* **Task to carry out**
Present every line of the records below as a Markdown table with two columns: Row for the row number and Entry for the line itself. Leave out blank lines.

[Data excerpts]
Begin
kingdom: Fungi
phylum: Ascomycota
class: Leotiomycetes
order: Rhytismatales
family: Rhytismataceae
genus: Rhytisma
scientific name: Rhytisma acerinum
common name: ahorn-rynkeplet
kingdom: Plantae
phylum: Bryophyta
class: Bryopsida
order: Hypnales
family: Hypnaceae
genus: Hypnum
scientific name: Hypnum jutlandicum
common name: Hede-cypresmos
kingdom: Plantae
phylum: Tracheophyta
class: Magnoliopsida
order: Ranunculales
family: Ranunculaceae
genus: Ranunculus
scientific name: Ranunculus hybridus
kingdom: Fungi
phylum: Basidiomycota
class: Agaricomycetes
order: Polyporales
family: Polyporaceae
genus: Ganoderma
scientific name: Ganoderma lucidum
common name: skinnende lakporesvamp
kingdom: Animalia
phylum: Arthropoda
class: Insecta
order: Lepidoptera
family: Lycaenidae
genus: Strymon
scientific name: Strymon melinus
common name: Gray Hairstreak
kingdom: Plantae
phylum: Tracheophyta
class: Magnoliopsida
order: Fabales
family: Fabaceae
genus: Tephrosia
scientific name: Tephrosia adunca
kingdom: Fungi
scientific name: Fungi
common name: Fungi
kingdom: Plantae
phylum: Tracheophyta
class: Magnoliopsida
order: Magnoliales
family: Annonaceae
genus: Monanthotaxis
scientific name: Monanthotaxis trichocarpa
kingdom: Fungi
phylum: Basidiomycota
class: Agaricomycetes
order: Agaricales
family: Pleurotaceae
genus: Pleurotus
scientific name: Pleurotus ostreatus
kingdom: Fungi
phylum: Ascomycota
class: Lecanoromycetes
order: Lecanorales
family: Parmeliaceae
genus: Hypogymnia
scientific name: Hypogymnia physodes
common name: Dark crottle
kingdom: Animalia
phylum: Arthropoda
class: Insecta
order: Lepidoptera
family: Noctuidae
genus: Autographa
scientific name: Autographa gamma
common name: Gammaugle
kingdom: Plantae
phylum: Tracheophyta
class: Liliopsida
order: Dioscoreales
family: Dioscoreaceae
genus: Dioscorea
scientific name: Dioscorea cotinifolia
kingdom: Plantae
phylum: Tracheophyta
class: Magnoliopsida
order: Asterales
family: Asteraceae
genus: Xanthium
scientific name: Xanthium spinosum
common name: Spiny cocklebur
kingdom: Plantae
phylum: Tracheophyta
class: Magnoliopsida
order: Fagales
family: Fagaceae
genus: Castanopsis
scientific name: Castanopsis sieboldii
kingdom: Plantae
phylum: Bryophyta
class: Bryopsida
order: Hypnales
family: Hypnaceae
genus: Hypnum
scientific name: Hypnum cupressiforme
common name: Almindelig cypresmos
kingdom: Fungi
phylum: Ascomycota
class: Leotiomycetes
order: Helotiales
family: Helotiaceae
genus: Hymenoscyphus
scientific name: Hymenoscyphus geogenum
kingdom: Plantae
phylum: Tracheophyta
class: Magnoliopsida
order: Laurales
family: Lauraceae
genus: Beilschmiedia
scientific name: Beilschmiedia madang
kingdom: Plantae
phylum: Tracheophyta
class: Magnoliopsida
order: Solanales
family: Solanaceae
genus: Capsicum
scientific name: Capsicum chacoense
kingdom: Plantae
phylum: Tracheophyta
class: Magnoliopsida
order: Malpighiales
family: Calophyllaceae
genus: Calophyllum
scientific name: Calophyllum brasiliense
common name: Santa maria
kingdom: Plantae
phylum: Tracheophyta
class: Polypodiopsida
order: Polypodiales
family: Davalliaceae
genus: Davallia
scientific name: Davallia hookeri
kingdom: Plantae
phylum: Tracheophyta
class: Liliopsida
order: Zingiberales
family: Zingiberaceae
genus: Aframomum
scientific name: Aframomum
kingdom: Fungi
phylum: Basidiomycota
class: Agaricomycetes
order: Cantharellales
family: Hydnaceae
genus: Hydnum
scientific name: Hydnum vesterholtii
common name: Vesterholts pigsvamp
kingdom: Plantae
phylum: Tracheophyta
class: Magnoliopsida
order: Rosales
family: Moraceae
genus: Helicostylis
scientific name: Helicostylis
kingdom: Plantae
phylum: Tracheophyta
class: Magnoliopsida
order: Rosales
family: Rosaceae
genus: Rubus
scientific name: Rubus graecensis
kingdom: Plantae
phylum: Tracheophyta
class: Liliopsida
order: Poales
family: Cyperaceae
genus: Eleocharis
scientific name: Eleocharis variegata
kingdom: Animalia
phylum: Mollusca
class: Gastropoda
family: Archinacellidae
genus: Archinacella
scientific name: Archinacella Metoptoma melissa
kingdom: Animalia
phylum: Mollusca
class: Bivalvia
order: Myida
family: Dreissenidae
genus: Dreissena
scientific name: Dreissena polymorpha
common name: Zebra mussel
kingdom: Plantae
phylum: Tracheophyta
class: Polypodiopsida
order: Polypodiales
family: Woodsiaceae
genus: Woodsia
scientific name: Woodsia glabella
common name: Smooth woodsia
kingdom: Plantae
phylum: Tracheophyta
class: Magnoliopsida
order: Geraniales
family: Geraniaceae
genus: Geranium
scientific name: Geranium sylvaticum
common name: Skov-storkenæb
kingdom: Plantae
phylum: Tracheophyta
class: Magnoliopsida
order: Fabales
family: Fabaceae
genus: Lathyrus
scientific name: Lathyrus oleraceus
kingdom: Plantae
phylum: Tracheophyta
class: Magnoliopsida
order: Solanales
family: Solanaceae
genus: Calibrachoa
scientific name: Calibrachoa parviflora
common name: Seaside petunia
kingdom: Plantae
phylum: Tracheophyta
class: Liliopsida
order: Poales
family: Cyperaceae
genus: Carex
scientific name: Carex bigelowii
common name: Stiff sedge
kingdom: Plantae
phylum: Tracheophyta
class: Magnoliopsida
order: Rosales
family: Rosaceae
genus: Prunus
End
* **Answer**
| Row | Entry |
|---|---|
| 1 | kingdom: Fungi |
| 2 | phylum: Ascomycota |
| 3 | class: Leotiomycetes |
| 4 | order: Rhytismatales |
| 5 | family: Rhytismataceae |
| 6 | genus: Rhytisma |
| 7 | scientific name: Rhytisma acerinum |
| 8 | common name: ahorn-rynkeplet |
| 9 | kingdom: Plantae |
| 10 | phylum: Bryophyta |
| 11 | class: Bryopsida |
| 12 | order: Hypnales |
| 13 | family: Hypnaceae |
| 14 | genus: Hypnum |
| 15 | scientific name: Hypnum jutlandicum |
| 16 | common name: Hede-cypresmos |
| 17 | kingdom: Plantae |
| 18 | phylum: Tracheophyta |
| 19 | class: Magnoliopsida |
| 20 | order: Ranunculales |
| 21 | family: Ranunculaceae |
| 22 | genus: Ranunculus |
| 23 | scientific name: Ranunculus hybridus |
| 24 | kingdom: Fungi |
| 25 | phylum: Basidiomycota |
| 26 | class: Agaricomycetes |
| 27 | order: Polyporales |
| 28 | family: Polyporaceae |
| 29 | genus: Ganoderma |
| 30 | scientific name: Ganoderma lucidum |
| 31 | common name: skinnende lakporesvamp |
| 32 | kingdom: Animalia |
| 33 | phylum: Arthropoda |
| 34 | class: Insecta |
| 35 | order: Lepidoptera |
| 36 | family: Lycaenidae |
| 37 | genus: Strymon |
| 38 | scientific name: Strymon melinus |
| 39 | common name: Gray Hairstreak |
| 40 | kingdom: Plantae |
| 41 | phylum: Tracheophyta |
| 42 | class: Magnoliopsida |
| 43 | order: Fabales |
| 44 | family: Fabaceae |
| 45 | genus: Tephrosia |
| 46 | scientific name: Tephrosia adunca |
| 47 | kingdom: Fungi |
| 48 | scientific name: Fungi |
| 49 | common name: Fungi |
| 50 | kingdom: Plantae |
| 51 | phylum: Tracheophyta |
| 52 | class: Magnoliopsida |
| 53 | order: Magnoliales |
| 54 | family: Annonaceae |
| 55 | genus: Monanthotaxis |
| 56 | scientific name: Monanthotaxis trichocarpa |
| 57 | kingdom: Fungi |
| 58 | phylum: Basidiomycota |
| 59 | class: Agaricomycetes |
| 60 | order: Agaricales |
| 61 | family: Pleurotaceae |
| 62 | genus: Pleurotus |
| 63 | scientific name: Pleurotus ostreatus |
| 64 | kingdom: Fungi |
| 65 | phylum: Ascomycota |
| 66 | class: Lecanoromycetes |
| 67 | order: Lecanorales |
| 68 | family: Parmeliaceae |
| 69 | genus: Hypogymnia |
| 70 | scientific name: Hypogymnia physodes |
| 71 | common name: Dark crottle |
| 72 | kingdom: Animalia |
| 73 | phylum: Arthropoda |
| 74 | class: Insecta |
| 75 | order: Lepidoptera |
| 76 | family: Noctuidae |
| 77 | genus: Autographa |
| 78 | scientific name: Autographa gamma |
| 79 | common name: Gammaugle |
| 80 | kingdom: Plantae |
| 81 | phylum: Tracheophyta |
| 82 | class: Liliopsida |
| 83 | order: Dioscoreales |
| 84 | family: Dioscoreaceae |
| 85 | genus: Dioscorea |
| 86 | scientific name: Dioscorea cotinifolia |
| 87 | kingdom: Plantae |
| 88 | phylum: Tracheophyta |
| 89 | class: Magnoliopsida |
| 90 | order: Asterales |
| 91 | family: Asteraceae |
| 92 | genus: Xanthium |
| 93 | scientific name: Xanthium spinosum |
| 94 | common name: Spiny cocklebur |
| 95 | kingdom: Plantae |
| 96 | phylum: Tracheophyta |
| 97 | class: Magnoliopsida |
| 98 | order: Fagales |
| 99 | family: Fagaceae |
| 100 | genus: Castanopsis |
| 101 | scientific name: Castanopsis sieboldii |
| 102 | kingdom: Plantae |
| 103 | phylum: Bryophyta |
| 104 | class: Bryopsida |
| 105 | order: Hypnales |
| 106 | family: Hypnaceae |
| 107 | genus: Hypnum |
| 108 | scientific name: Hypnum cupressiforme |
| 109 | common name: Almindelig cypresmos |
| 110 | kingdom: Fungi |
| 111 | phylum: Ascomycota |
| 112 | class: Leotiomycetes |
| 113 | order: Helotiales |
| 114 | family: Helotiaceae |
| 115 | genus: Hymenoscyphus |
| 116 | scientific name: Hymenoscyphus geogenum |
| 117 | kingdom: Plantae |
| 118 | phylum: Tracheophyta |
| 119 | class: Magnoliopsida |
| 120 | order: Laurales |
| 121 | family: Lauraceae |
| 122 | genus: Beilschmiedia |
| 123 | scientific name: Beilschmiedia madang |
| 124 | kingdom: Plantae |
| 125 | phylum: Tracheophyta |
| 126 | class: Magnoliopsida |
| 127 | order: Solanales |
| 128 | family: Solanaceae |
| 129 | genus: Capsicum |
| 130 | scientific name: Capsicum chacoense |
| 131 | kingdom: Plantae |
| 132 | phylum: Tracheophyta |
| 133 | class: Magnoliopsida |
| 134 | order: Malpighiales |
| 135 | family: Calophyllaceae |
| 136 | genus: Calophyllum |
| 137 | scientific name: Calophyllum brasiliense |
| 138 | common name: Santa maria |
| 139 | kingdom: Plantae |
| 140 | phylum: Tracheophyta |
| 141 | class: Polypodiopsida |
| 142 | order: Polypodiales |
| 143 | family: Davalliaceae |
| 144 | genus: Davallia |
| 145 | scientific name: Davallia hookeri |
| 146 | kingdom: Plantae |
| 147 | phylum: Tracheophyta |
| 148 | class: Liliopsida |
| 149 | order: Zingiberales |
| 150 | family: Zingiberaceae |
| 151 | genus: Aframomum |
| 152 | scientific name: Aframomum |
| 153 | kingdom: Fungi |
| 154 | phylum: Basidiomycota |
| 155 | class: Agaricomycetes |
| 156 | order: Cantharellales |
| 157 | family: Hydnaceae |
| 158 | genus: Hydnum |
| 159 | scientific name: Hydnum vesterholtii |
| 160 | common name: Vesterholts pigsvamp |
| 161 | kingdom: Plantae |
| 162 | phylum: Tracheophyta |
| 163 | class: Magnoliopsida |
| 164 | order: Rosales |
| 165 | family: Moraceae |
| 166 | genus: Helicostylis |
| 167 | scientific name: Helicostylis |
| 168 | kingdom: Plantae |
| 169 | phylum: Tracheophyta |
| 170 | class: Magnoliopsida |
| 171 | order: Rosales |
| 172 | family: Rosaceae |
| 173 | genus: Rubus |
| 174 | scientific name: Rubus graecensis |
| 175 | kingdom: Plantae |
| 176 | phylum: Tracheophyta |
| 177 | class: Liliopsida |
| 178 | order: Poales |
| 179 | family: Cyperaceae |
| 180 | genus: Eleocharis |
| 181 | scientific name: Eleocharis variegata |
| 182 | kingdom: Animalia |
| 183 | phylum: Mollusca |
| 184 | class: Gastropoda |
| 185 | family: Archinacellidae |
| 186 | genus: Archinacella |
| 187 | scientific name: Archinacella Metoptoma melissa |
| 188 | kingdom: Animalia |
| 189 | phylum: Mollusca |
| 190 | class: Bivalvia |
| 191 | order: Myida |
| 192 | family: Dreissenidae |
| 193 | genus: Dreissena |
| 194 | scientific name: Dreissena polymorpha |
| 195 | common name: Zebra mussel |
| 196 | kingdom: Plantae |
| 197 | phylum: Tracheophyta |
| 198 | class: Polypodiopsida |
| 199 | order: Polypodiales |
| 200 | family: Woodsiaceae |
| 201 | genus: Woodsia |
| 202 | scientific name: Woodsia glabella |
| 203 | common name: Smooth woodsia |
| 204 | kingdom: Plantae |
| 205 | phylum: Tracheophyta |
| 206 | class: Magnoliopsida |
| 207 | order: Geraniales |
| 208 | family: Geraniaceae |
| 209 | genus: Geranium |
| 210 | scientific name: Geranium sylvaticum |
| 211 | common name: Skov-storkenæb |
| 212 | kingdom: Plantae |
| 213 | phylum: Tracheophyta |
| 214 | class: Magnoliopsida |
| 215 | order: Fabales |
| 216 | family: Fabaceae |
| 217 | genus: Lathyrus |
| 218 | scientific name: Lathyrus oleraceus |
| 219 | kingdom: Plantae |
| 220 | phylum: Tracheophyta |
| 221 | class: Magnoliopsida |
| 222 | order: Solanales |
| 223 | family: Solanaceae |
| 224 | genus: Calibrachoa |
| 225 | scientific name: Calibrachoa parviflora |
| 226 | common name: Seaside petunia |
| 227 | kingdom: Plantae |
| 228 | phylum: Tracheophyta |
| 229 | class: Liliopsida |
| 230 | order: Poales |
| 231 | family: Cyperaceae |
| 232 | genus: Carex |
| 233 | scientific name: Carex bigelowii |
| 234 | common name: Stiff sedge |
| 235 | kingdom: Plantae |
| 236 | phylum: Tracheophyta |
| 237 | class: Magnoliopsida |
| 238 | order: Rosales |
| 239 | family: Rosaceae |
| 240 | genus: Prunus |